▶ _Provided data_:
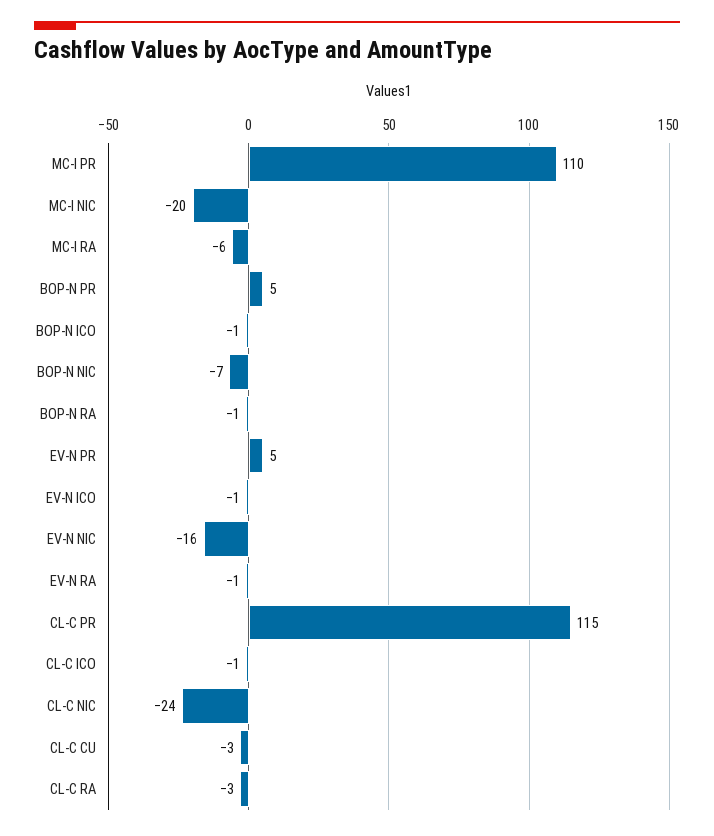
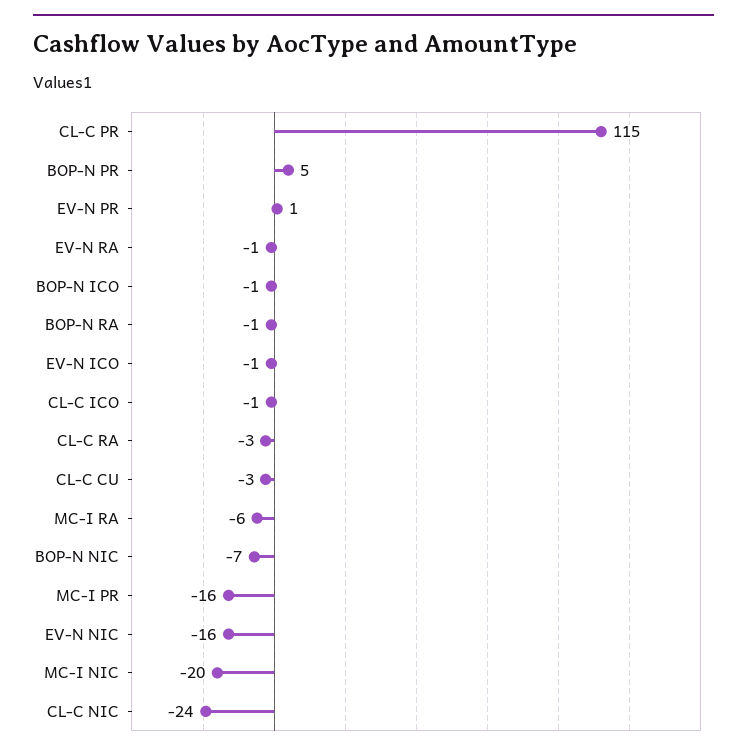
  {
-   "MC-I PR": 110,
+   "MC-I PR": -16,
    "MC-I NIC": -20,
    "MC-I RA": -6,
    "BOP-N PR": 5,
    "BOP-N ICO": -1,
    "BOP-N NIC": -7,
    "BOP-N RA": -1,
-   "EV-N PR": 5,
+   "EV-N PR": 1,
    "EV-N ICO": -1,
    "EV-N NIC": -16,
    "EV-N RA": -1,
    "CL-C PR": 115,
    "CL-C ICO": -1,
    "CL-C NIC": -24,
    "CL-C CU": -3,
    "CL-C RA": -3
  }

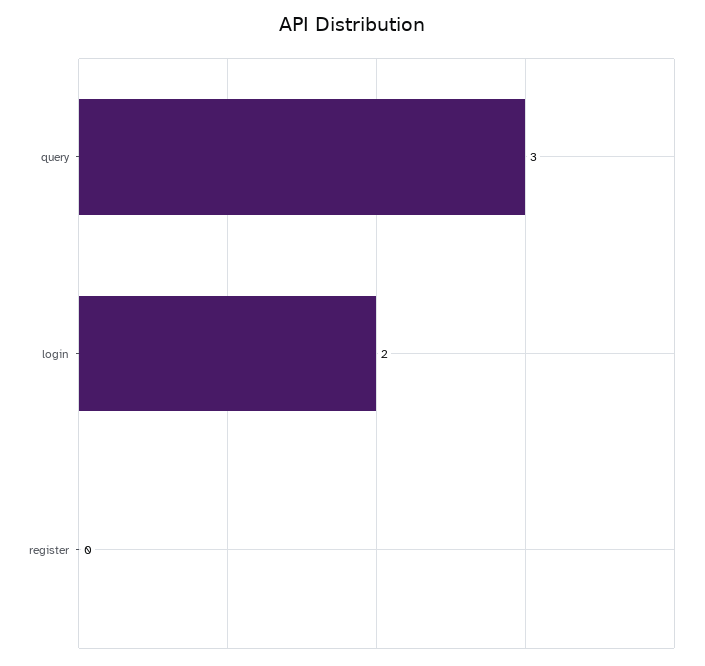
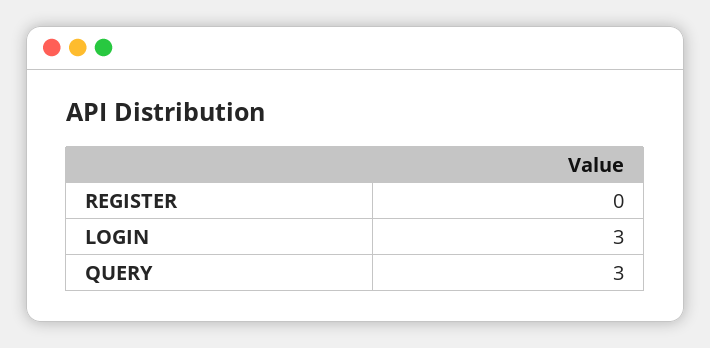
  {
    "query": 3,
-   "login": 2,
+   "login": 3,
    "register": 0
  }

* * *

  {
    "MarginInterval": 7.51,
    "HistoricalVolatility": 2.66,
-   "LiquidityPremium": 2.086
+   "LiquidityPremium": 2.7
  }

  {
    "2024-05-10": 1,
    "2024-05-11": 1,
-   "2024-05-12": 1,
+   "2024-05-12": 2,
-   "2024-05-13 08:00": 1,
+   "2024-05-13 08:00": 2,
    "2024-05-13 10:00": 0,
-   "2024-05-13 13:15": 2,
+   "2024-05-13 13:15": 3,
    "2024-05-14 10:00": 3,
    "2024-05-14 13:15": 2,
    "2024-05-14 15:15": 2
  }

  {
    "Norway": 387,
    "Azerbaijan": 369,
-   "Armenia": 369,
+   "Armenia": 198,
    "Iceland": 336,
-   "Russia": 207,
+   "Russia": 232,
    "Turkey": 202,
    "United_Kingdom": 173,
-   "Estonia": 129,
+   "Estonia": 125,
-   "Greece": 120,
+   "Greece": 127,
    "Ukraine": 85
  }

▶ _What the exercise asks_:
Filter the listing for the word "LiquidityPremium" and copy every line that holds it.

▶ _Exercise output_:
-   "LiquidityPremium": 2.086
+   "LiquidityPremium": 2.7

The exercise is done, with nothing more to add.